-- WHAT YOU SHOULD DO --
Output the following lines verbatim, starting with the line containing "collectors: L. Cárdenas" and ending with the line containing "locality: Aleutian Islands.", both included.

-- Extracted data entries --
● ● ●
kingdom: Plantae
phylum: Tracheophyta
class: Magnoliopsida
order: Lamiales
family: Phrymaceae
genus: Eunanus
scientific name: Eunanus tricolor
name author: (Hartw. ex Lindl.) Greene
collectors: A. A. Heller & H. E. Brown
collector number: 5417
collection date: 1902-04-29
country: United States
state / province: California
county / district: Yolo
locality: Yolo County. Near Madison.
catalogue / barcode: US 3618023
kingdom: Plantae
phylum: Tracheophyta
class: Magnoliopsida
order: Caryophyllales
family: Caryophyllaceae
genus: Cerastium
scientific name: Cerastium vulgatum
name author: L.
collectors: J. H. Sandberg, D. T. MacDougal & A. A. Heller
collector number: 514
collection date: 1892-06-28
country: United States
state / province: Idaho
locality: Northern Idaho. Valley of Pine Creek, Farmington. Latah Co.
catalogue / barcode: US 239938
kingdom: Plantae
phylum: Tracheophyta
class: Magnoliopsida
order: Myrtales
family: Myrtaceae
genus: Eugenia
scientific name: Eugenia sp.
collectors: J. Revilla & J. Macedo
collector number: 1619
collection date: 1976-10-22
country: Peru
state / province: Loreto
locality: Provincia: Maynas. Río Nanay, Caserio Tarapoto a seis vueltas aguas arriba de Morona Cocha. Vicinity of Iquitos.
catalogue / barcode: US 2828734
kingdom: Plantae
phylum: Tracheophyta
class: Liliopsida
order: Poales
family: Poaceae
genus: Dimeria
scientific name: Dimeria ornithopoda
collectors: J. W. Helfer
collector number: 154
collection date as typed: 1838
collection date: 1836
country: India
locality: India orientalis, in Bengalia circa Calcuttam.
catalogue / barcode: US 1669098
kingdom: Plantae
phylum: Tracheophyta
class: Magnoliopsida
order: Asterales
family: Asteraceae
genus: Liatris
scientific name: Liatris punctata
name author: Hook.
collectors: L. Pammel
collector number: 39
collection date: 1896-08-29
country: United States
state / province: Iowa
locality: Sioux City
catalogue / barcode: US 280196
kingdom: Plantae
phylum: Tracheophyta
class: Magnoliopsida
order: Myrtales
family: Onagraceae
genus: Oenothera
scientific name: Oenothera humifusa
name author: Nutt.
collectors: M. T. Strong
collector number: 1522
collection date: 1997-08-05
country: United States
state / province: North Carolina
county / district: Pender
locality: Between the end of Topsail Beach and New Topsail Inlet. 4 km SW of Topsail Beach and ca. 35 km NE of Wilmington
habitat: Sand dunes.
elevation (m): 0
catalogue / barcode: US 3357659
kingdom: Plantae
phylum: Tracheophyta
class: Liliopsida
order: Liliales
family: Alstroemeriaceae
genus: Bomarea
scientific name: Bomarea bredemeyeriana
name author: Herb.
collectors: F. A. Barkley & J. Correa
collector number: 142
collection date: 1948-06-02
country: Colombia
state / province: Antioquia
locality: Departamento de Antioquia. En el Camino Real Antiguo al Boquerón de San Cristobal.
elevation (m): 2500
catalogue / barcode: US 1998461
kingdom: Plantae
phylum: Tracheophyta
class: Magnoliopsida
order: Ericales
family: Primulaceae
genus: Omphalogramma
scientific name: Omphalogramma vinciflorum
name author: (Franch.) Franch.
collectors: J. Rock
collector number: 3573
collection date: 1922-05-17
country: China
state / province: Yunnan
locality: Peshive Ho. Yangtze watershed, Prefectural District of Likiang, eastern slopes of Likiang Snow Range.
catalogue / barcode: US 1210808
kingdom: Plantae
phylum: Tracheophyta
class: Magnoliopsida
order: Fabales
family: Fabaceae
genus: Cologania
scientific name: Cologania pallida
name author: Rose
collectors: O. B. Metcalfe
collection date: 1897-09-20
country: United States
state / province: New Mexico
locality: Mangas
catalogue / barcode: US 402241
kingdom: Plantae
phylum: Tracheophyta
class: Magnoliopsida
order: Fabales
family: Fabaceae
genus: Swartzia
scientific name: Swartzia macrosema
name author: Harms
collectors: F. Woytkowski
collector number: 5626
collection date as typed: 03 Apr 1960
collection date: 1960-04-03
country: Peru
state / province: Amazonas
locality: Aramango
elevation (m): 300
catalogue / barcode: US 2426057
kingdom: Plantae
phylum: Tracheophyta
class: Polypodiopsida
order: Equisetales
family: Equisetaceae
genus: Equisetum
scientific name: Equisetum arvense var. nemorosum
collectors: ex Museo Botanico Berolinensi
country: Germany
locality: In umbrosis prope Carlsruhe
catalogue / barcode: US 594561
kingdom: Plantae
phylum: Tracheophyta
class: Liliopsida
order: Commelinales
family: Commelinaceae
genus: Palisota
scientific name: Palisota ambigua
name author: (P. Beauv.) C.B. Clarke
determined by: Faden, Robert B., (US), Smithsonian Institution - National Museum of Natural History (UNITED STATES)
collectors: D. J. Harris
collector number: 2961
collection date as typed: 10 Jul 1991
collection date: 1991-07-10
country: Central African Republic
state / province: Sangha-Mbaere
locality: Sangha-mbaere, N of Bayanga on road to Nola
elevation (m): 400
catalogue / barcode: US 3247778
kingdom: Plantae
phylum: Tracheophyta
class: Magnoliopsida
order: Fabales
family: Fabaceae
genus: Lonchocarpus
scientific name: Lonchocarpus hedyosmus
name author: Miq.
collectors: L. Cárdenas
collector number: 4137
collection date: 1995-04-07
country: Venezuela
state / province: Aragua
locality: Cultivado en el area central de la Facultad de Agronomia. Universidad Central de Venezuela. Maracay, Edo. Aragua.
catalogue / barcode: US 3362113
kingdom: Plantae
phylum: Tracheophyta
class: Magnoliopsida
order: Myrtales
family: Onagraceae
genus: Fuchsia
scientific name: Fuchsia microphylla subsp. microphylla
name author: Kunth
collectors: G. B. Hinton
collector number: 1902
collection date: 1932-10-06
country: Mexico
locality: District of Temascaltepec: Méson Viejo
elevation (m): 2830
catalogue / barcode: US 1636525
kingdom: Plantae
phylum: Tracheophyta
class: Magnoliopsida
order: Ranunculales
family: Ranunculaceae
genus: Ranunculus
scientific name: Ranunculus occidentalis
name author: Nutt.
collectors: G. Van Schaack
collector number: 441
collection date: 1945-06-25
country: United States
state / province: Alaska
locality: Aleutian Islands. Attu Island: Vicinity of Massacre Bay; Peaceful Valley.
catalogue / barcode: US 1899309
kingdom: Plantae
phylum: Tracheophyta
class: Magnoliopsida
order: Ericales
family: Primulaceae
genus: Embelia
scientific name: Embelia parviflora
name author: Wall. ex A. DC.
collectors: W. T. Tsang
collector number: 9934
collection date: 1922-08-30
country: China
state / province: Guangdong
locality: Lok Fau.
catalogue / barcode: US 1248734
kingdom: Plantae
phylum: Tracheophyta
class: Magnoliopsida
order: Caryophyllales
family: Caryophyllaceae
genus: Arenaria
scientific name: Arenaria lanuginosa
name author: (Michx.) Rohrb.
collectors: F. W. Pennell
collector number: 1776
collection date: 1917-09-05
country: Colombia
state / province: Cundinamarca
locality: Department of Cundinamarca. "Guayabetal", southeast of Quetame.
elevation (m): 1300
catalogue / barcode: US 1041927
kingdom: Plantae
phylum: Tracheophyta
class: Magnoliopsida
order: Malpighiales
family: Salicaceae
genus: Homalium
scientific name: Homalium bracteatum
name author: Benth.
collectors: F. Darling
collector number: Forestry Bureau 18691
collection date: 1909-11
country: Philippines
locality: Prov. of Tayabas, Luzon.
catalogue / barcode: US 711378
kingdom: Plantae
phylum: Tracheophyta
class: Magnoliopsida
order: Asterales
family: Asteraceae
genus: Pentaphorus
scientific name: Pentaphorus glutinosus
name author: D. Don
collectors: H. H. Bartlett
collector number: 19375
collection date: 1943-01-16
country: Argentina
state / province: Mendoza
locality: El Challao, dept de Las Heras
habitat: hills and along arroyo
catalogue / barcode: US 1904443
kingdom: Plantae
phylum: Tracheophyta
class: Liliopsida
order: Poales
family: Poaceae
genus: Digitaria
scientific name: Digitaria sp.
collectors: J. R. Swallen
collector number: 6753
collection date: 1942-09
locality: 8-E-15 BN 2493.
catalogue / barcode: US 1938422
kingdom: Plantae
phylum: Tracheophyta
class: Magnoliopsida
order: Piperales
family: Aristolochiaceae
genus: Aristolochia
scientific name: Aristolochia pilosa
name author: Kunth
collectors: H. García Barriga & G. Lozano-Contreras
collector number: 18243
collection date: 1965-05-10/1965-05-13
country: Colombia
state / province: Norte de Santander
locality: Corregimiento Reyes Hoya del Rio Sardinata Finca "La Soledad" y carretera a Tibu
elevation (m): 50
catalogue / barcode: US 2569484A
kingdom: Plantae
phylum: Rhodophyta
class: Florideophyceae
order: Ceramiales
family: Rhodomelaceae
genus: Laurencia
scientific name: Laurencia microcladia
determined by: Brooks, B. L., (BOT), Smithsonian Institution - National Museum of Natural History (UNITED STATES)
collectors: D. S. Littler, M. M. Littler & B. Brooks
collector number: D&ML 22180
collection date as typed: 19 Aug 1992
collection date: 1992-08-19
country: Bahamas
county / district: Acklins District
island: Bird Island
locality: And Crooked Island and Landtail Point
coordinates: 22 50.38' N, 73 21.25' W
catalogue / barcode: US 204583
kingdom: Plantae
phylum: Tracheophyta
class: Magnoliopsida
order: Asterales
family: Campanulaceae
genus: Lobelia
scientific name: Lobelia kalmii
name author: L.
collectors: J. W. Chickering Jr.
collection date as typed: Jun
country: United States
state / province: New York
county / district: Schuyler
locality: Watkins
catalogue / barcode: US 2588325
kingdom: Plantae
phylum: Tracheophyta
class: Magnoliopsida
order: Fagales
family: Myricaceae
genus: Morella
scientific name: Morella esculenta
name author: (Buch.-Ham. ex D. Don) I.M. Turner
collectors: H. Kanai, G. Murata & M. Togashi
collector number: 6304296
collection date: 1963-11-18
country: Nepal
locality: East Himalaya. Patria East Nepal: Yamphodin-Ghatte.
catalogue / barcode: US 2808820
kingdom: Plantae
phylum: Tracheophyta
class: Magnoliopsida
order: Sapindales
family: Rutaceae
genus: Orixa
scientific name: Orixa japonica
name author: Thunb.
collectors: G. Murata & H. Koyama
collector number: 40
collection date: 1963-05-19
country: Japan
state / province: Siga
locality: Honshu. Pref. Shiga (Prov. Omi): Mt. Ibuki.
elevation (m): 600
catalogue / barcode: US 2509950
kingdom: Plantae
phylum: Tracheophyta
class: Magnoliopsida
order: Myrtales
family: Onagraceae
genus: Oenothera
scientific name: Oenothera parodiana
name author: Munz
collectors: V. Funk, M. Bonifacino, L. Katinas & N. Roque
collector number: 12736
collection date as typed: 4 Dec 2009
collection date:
● ● ●
-- REPLY TO THE TASK --
collectors: L. Cárdenas
collector number: 4137
collection date: 1995-04-07
country: Venezuela
state / province: Aragua
locality: Cultivado en el area central de la Facultad de Agronomia. Universidad Central de Venezuela. Maracay, Edo. Aragua.
catalogue / barcode: US 3362113
kingdom: Plantae
phylum: Tracheophyta
class: Magnoliopsida
order: Myrtales
family: Onagraceae
genus: Fuchsia
scientific name: Fuchsia microphylla subsp. microphylla
name author: Kunth
collectors: G. B. Hinton
collector number: 1902
collection date: 1932-10-06
country: Mexico
locality: District of Temascaltepec: Méson Viejo
elevation (m): 2830
catalogue / barcode: US 1636525
kingdom: Plantae
phylum: Tracheophyta
class: Magnoliopsida
order: Ranunculales
family: Ranunculaceae
genus: Ranunculus
scientific name: Ranunculus occidentalis
name author: Nutt.
collectors: G. Van Schaack
collector number: 441
collection date: 1945-06-25
country: United States
state / province: Alaska
locality: Aleutian Islands. Attu Island: Vicinity of Massacre Bay; Peaceful Valley.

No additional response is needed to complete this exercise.